Like pottery, humans are vulnerable to the cracks, knocks, pressures and fractures of life.
Often we see damage and imperfection in ourselves and others as blemishes in our character rather than strengths, and spend our days making attempts to hide the cracks, pulling on daily masks to conceal what we believe others won’t like or accept: ultimately reducing, filtering, airbrushing and diluting our true selves.
Aurum (the word means gold in Latin) looks at the concept of learning to celebrate our own scars, imperfections and history with a sense of illumination and transformation, embracing the human condition in all its vulnerability, authenticity, fragility and impermanence, and discovering beauty in the broken.
The world breaks everyone and afterward many are strong at the broken places.

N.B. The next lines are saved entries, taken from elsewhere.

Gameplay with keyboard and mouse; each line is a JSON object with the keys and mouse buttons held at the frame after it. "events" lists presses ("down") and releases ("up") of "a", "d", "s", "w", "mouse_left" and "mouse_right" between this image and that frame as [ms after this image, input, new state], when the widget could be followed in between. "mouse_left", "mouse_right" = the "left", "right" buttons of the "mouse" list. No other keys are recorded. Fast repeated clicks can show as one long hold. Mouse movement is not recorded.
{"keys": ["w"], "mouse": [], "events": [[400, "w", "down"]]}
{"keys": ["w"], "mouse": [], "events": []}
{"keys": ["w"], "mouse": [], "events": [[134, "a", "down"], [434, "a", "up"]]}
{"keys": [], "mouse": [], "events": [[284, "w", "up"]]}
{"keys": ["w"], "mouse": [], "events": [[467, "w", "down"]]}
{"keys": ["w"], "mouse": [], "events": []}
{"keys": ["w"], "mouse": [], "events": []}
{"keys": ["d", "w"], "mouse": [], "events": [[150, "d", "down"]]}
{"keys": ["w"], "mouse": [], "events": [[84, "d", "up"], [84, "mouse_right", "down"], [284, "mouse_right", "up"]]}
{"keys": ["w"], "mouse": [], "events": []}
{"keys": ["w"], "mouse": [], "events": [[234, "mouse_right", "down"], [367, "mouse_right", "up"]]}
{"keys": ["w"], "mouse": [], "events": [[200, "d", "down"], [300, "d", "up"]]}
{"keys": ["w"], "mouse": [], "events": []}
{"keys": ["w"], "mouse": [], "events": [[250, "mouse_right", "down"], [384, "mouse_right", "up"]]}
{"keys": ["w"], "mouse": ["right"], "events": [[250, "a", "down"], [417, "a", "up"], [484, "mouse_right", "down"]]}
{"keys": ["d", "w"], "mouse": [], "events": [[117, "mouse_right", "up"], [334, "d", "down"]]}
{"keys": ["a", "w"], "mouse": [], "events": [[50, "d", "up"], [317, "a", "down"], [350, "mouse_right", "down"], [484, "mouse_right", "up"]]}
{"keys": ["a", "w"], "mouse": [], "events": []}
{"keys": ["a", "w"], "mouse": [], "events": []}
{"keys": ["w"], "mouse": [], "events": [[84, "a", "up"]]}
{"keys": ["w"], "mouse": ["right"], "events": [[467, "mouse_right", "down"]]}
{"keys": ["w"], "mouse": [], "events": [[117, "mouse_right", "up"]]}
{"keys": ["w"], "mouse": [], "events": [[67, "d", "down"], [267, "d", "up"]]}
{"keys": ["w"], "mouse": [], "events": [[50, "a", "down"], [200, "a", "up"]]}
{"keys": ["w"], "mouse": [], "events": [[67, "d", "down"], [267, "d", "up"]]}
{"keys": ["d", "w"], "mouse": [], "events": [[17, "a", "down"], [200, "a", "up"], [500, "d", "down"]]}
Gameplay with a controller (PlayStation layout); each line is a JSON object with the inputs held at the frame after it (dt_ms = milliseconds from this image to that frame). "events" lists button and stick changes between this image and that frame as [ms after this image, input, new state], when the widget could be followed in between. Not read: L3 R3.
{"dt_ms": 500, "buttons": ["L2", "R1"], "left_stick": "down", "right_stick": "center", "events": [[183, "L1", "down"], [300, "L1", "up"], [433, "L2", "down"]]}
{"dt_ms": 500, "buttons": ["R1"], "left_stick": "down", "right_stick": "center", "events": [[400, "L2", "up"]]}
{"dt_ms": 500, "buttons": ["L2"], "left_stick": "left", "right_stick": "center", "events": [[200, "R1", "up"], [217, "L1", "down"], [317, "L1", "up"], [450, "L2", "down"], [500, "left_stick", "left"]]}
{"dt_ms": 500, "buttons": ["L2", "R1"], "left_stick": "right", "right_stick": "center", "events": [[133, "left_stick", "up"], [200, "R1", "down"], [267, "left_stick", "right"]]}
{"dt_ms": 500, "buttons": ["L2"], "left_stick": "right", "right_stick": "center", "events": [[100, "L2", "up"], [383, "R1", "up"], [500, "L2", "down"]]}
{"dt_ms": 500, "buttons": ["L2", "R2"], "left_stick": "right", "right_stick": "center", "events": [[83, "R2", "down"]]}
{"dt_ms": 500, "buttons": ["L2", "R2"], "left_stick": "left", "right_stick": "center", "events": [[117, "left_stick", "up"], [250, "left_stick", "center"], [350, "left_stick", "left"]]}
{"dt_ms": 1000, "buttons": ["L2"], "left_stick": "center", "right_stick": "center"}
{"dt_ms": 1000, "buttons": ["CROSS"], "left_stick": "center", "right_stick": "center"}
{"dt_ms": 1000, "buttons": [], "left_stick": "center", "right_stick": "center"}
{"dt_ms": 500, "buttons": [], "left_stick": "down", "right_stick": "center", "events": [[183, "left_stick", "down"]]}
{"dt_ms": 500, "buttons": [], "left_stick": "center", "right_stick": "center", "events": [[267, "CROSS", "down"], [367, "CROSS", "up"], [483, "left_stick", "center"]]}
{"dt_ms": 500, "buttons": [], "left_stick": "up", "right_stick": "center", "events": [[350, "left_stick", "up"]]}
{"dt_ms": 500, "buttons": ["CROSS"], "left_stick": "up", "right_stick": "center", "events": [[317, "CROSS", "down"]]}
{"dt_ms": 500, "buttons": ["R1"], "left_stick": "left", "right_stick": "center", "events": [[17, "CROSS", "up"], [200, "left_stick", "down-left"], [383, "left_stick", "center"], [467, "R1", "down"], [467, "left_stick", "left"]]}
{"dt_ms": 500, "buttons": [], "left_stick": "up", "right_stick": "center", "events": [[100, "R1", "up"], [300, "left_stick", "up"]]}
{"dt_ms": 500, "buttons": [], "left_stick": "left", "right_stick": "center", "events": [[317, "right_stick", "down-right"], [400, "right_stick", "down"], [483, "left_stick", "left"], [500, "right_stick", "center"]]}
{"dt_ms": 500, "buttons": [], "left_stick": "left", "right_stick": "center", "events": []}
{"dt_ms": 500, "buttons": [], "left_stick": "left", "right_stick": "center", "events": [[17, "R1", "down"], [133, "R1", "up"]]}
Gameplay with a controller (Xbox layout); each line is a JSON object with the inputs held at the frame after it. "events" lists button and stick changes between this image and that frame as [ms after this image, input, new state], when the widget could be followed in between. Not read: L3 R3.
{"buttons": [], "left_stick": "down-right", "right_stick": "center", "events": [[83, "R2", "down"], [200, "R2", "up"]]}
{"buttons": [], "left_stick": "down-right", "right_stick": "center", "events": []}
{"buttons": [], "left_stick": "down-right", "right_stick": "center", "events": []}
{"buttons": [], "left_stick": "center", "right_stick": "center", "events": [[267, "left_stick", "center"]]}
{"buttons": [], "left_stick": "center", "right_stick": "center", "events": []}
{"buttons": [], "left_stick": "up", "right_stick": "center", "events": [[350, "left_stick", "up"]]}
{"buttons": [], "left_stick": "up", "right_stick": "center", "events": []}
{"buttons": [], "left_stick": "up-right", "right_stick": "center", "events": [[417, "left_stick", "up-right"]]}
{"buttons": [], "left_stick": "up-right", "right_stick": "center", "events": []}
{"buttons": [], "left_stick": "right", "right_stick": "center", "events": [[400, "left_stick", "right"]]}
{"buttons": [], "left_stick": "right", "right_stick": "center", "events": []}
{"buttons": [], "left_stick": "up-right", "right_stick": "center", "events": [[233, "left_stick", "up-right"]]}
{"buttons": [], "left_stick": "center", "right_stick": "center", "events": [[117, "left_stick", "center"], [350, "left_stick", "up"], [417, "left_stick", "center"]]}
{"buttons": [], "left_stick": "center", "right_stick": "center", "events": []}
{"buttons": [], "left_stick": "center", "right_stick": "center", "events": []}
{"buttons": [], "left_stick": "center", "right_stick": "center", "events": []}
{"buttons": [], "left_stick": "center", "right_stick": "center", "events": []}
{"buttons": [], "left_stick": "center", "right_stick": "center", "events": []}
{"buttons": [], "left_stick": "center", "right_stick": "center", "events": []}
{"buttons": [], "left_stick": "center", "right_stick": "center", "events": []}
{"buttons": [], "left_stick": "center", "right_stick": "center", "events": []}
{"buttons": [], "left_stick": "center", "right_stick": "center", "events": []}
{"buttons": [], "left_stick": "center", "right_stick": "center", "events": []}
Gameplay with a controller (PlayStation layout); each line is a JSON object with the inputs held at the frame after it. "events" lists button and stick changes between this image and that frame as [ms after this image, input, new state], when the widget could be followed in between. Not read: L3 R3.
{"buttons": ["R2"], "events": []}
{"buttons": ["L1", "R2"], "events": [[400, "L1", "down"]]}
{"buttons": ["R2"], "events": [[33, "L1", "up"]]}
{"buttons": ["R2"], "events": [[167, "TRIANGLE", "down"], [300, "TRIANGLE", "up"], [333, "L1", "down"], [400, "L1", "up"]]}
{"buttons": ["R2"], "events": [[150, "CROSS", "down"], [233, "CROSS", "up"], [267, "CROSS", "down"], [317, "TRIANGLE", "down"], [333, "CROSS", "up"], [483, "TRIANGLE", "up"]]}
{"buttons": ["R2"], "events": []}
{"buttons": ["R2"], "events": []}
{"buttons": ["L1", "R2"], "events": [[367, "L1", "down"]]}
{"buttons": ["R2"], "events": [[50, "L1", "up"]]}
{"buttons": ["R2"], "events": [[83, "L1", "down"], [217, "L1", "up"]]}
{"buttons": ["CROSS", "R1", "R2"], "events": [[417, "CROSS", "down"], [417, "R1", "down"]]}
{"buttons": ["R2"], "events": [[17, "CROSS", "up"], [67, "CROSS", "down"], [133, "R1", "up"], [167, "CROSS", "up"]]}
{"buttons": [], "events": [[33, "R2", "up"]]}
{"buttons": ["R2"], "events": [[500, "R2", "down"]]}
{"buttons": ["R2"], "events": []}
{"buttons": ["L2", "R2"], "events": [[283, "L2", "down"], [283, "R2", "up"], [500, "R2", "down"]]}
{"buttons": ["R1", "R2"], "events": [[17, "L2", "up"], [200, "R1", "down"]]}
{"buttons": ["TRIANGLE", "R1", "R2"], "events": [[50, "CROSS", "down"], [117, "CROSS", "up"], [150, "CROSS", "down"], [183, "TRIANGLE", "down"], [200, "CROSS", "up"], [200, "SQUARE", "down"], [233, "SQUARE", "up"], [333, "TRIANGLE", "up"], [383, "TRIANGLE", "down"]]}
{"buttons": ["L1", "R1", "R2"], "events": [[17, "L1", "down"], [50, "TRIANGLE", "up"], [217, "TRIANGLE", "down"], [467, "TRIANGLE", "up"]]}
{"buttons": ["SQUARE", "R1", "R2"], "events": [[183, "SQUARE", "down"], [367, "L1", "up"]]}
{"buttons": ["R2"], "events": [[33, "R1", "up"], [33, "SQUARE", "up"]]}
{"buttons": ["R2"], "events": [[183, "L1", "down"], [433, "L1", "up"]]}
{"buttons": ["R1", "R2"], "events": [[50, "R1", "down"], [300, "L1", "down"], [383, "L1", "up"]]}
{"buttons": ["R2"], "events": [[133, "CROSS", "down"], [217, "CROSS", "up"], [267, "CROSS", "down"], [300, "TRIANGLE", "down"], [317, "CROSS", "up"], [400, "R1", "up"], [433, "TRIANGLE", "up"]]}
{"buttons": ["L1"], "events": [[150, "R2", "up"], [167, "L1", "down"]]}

There is a crack, a crack in everything That’s how the light gets in.
FILIGREE AND SHADOW
Choreography and costume concept Tim Harbour
Music 48nord (Ulrich Müller and Siegfried Rössert)
Set design Kelvin Ho
Lighting design Benjamin Cisterne
Filigree and Shadow was designed to be a catharsis for aggression. Many ideas went into this, but I think the most resonant is the story of birds surviving a hurricane. Rather than trying to escape the storm, they fly directly into it and are funnelled upward to the relatively calm air above. Here they drift, sometimes hundreds of kilometres, blown off course but alive. The action of those birds informed the design of the set, and their braving of the hurricane served as a strong metaphor for the creation of the dance.